私は先ほどまで、確かに見慣れた道を歩いていたはずだった。今日も朝から晩まで労働かと足取り重く、会社へ向かっていたはずである。
 それが瞬きをした一瞬のうちに景色は変わり、見渡す限りの森が広がっている。

「は?」

 思わず声が出た。
 夢でも見ているのだろうか? 疲れすぎて、歩いている途中で眠ってしまったとか? それとも起きて会社へ向かったというとこから夢なのかもしれない。夢の中で急に場面が切り替わるのはよくあることだ。私はずっと長い夢を見ているのかもしれない。夢の中でこれは夢だと気付くことを何と呼ぶのだっけ?

「どこから入って来たのかな」

 ゾッとして足を止めると鼻先を熱いものが通り過ぎる。前髪の先が軽くチリと焦げ付いていた。

「え?」

 何が起きたのかと頭が理解する前に、声の先を振り返ると、男の人が立っていた。
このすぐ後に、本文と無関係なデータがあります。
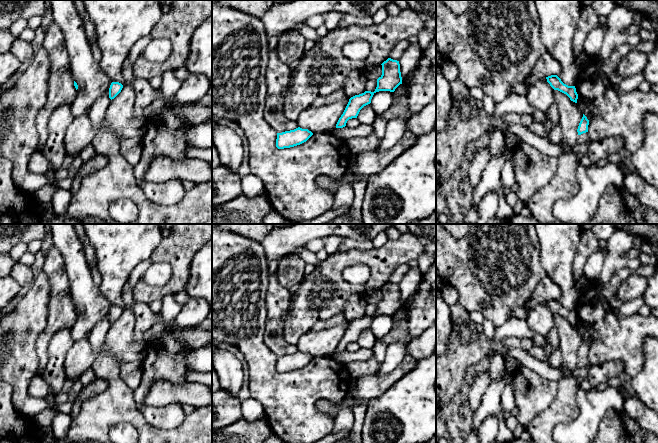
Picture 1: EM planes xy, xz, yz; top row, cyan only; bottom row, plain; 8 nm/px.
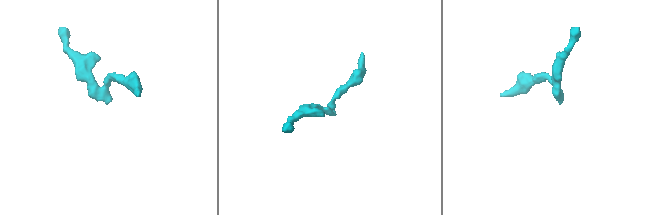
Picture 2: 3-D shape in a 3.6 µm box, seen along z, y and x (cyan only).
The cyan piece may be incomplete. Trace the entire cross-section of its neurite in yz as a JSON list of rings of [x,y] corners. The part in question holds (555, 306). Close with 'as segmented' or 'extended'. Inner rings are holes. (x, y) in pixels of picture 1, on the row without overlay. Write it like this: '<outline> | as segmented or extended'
[[[551,299],[546,301],[547,306],[554,314],[558,314],[566,318],[571,325],[577,327],[578,318],[576,316],[575,310],[568,310],[564,308],[557,299]]] | as segmented

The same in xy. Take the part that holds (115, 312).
[[[112,306],[109,312],[109,322],[114,323],[122,314],[123,309],[119,306]]] | as segmented

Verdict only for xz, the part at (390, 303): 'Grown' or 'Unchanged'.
Unchanged

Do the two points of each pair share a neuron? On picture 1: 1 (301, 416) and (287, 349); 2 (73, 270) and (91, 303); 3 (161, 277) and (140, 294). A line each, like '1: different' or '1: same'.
1: different
2: same
3: different

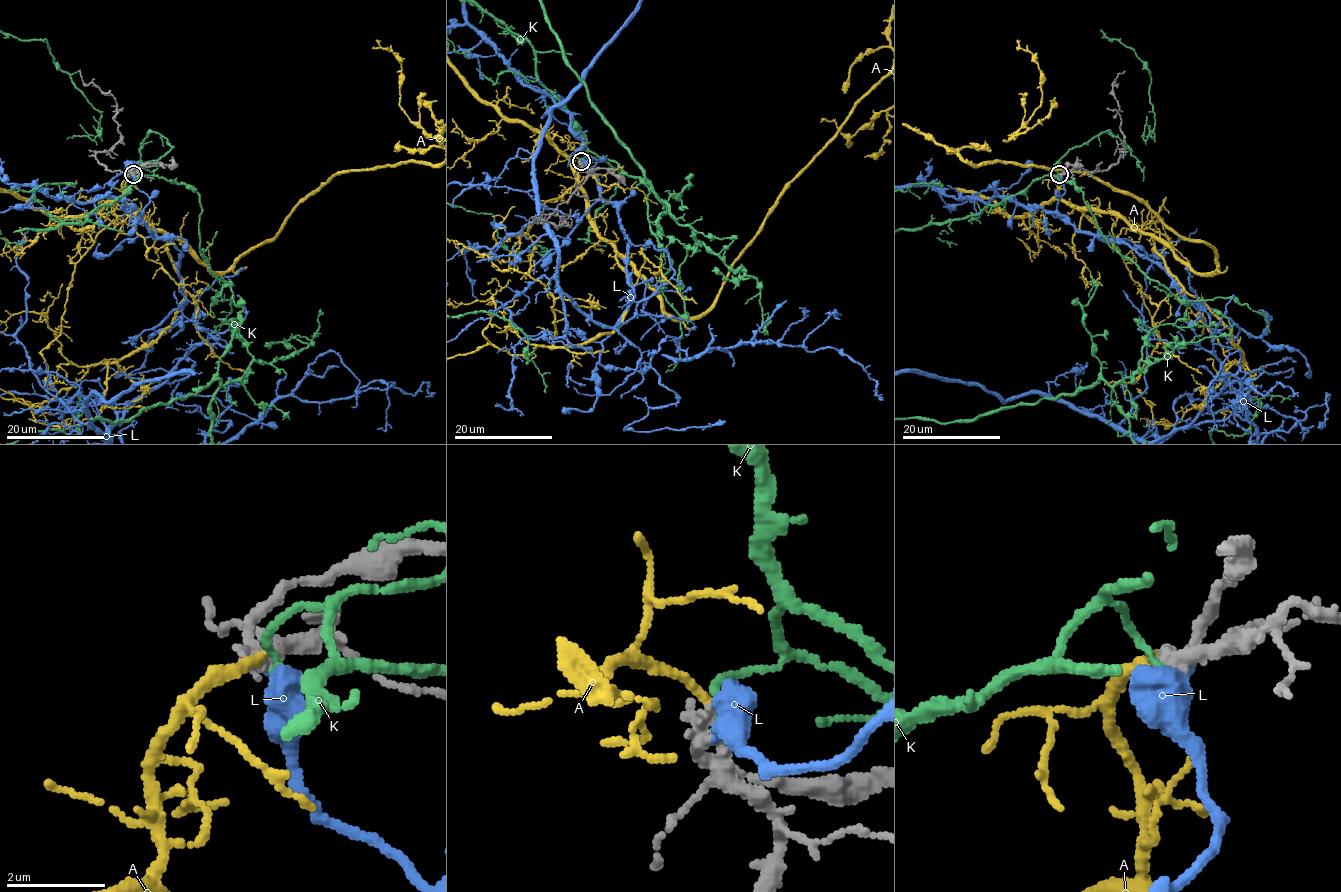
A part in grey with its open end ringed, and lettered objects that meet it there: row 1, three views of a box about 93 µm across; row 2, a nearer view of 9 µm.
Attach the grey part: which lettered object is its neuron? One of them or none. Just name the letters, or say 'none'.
A

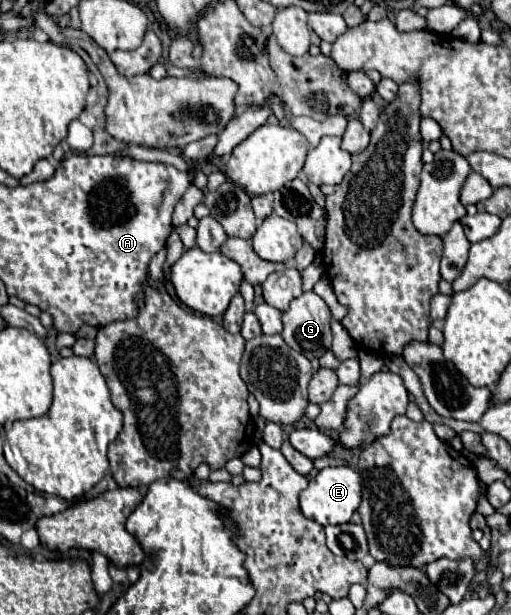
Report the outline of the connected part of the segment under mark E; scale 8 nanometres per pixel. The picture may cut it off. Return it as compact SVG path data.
M347 465L325 467L315 477L309 479L309 487L301 493L301 511L307 519L317 521L319 525L341 525L347 523L353 511L361 503L361 475Z

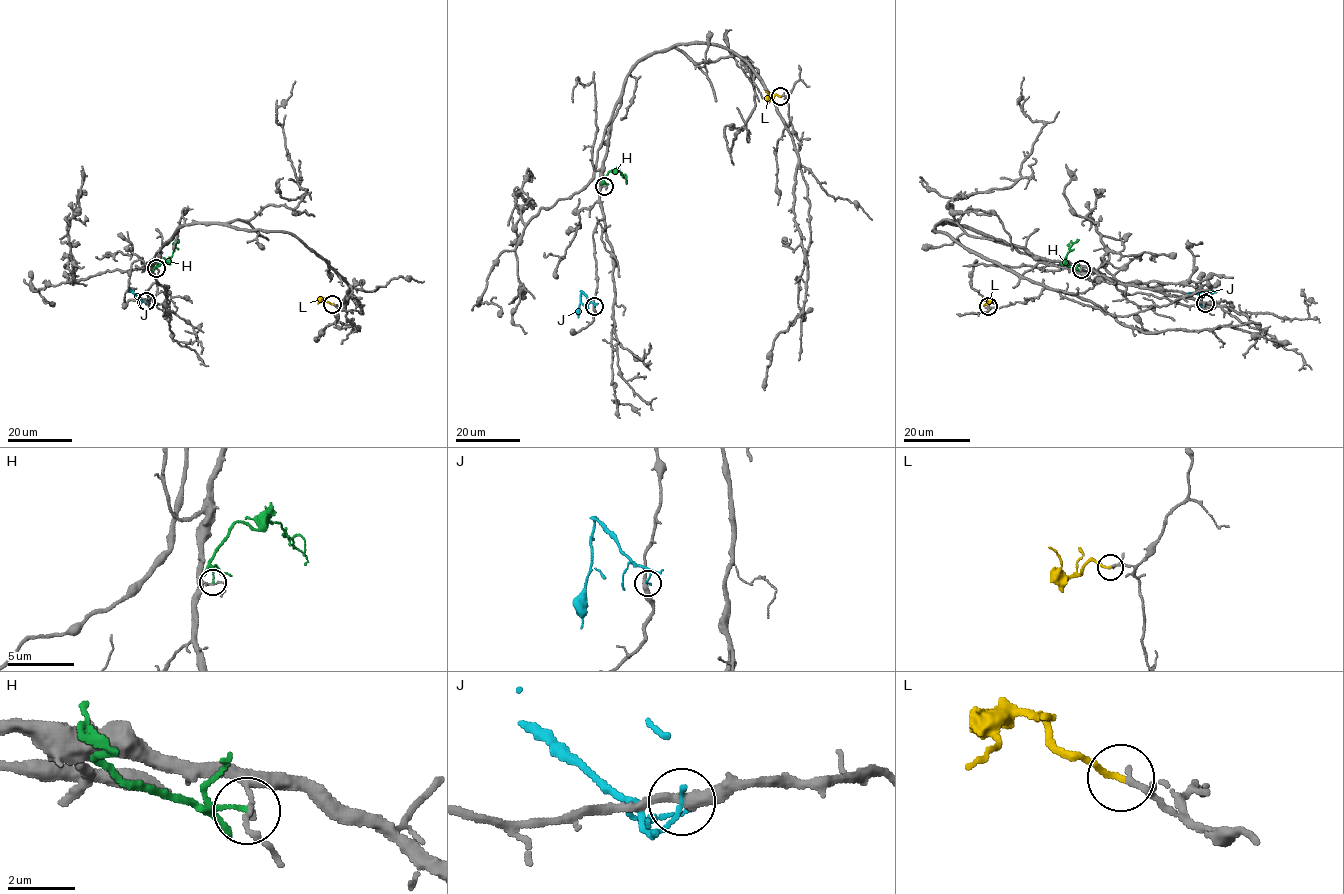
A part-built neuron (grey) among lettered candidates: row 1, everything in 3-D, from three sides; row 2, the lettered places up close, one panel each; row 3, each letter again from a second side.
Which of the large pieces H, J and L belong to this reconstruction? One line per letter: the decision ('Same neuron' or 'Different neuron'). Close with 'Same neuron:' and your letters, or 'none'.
H: Different neuron
J: Different neuron
L: Same neuron
Same neuron: L

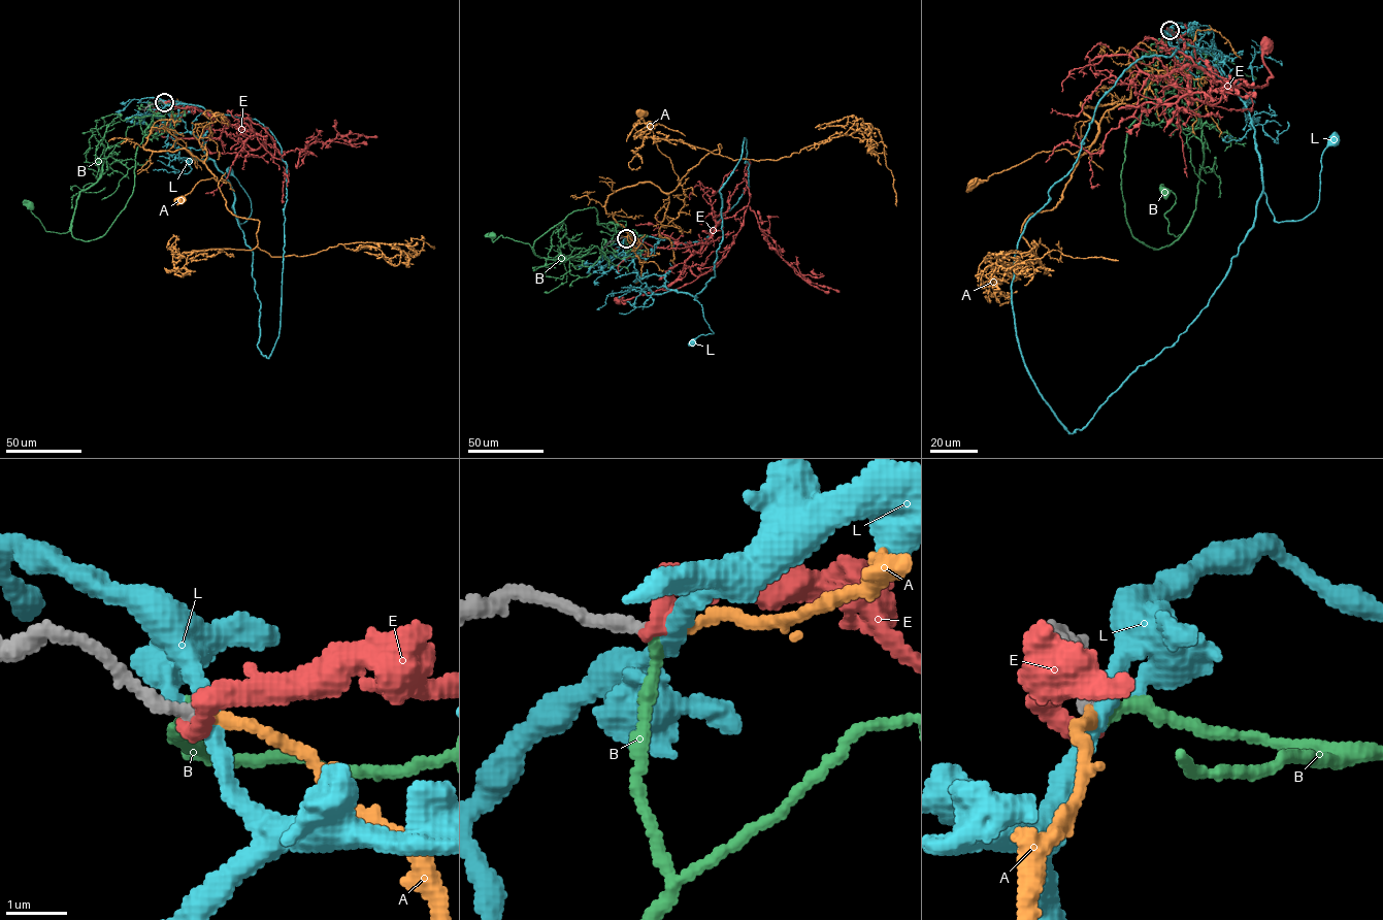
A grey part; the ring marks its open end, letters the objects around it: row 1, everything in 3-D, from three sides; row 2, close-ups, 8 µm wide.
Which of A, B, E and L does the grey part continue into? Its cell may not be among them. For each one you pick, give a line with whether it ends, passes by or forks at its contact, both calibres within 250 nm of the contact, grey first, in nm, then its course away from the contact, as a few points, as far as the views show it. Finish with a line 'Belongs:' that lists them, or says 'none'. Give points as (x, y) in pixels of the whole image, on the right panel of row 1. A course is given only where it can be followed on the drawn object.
A: it ends; calibres 200 and 180 nm; course (1170, 31), (1171, 69), (1134, 74), (1128, 99), (1081, 103), (1098, 130), (1089, 145), (1036, 153), (973, 185)
Belongs: A

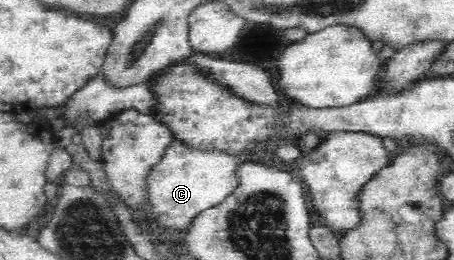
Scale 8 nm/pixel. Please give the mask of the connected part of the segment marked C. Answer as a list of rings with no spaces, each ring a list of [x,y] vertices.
[[[171,141],[144,179],[146,204],[157,227],[175,232],[189,229],[194,217],[222,203],[233,193],[237,185],[234,173],[238,165],[238,157],[221,152],[195,151],[180,141]]]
黒い制服のようなものに身を包んだ彼の額には二本の大きな角が生えている。

「……鬼?」

 だから、これはきっと夢なのだ。鬼が出てくるなんて、随分と和風ファンタジーな夢だ。最近そういう漫画を読んだ記憶もないのだけれど、テレビでそういうゲームのCMを見たのが妙に記憶に残っていたのだろうか。まったく覚えていないが。

「避けるなんて、良い勘してるね」

 そう言って彼が一歩ずつ近付いてくる。手には炎を持っている。鬼の妖術だろうか。先ほどはあれを投げて攻撃してきたのだろう。しかし、次も避けられる自信はない。
 夢の中なのに、焦げた臭いはするし、熱さも感じる。おかしい。

「あの、私は決して怪しい者ではなく……気付いたらここにいて、困っていて……」

 後ろに下がりながら、対話を試みる。夢ならばこうして時間を稼いでいる間に目が覚めるかもしれない。私の言葉に目の前の男は怪訝そうに目を眇めた。意外と話を聞いてくれるパターンかも? 
 このまま事情を説明しようとしたそのとき、カサリと足元で何か音がした。

「む、ムカデ!?」

 カサカサと木の葉をかき分ける音に視線を落とすと、そこには大きなムカデがいた。思わず飛び退く。

「ああ、勝手に刺したりしないから大丈夫」

 今度は頭の上に二本の角が生えている。鬼にも色々な種類があるらしい。
 彼は大きなペンチを持っていた。これまでで一番分かりやすい武器に、思わず怯む。白衣を着て、大人しそうな顔つきなのに、それが逆に恐ろしく感じる。マッドサイエンティストみたいな。
 勝手に刺したりしないということは、彼はこのムカデを自由に操れて、今すぐ私を殺せと命令すればムカデは襲いかかってくるのだろう。
 背筋がゾッとした。

「マルバス先生、やりすぎ注意ですよ」

 もう一人、スーツ姿の男が姿を現す。金髪で、目の下には星マークが描かれている。帽子を被っていて見えないが、彼にもその下に角が生えているであろうことは簡単に想像出来た。今までで一番ヒトに近い見た目だが、この状況で私の味方が現れたとはとても思えなかった。
 彼は無表情のままツカツカとこちらへ近付くと、私の腕を掴んで後ろに捻った。

「痛っ……!」
「どうしますか? 敵意はないみたいですが」

 スーツ姿の男が言葉を投げかける先に視線を向けると、もう一人別の男が立っていた。他の二人に生えている角よりは小さいが、茶色い髪の隙間からはっきりとそれが見える。
 あっという間に四対一。これでは隙を見て逃げ出すことも難しそうだ。
 最後に現れた男は、彼らの中でリーダー格らしい。判断を委ねられた彼は私を見て、目を細めた。他の人に比べて、その瞳に冷たい鋭さはなかった。

「困ったね」

 そう言う彼の表紙はどこか微笑んでいるようにも見えた。

 これが私と悪魔の最初の出会いだった。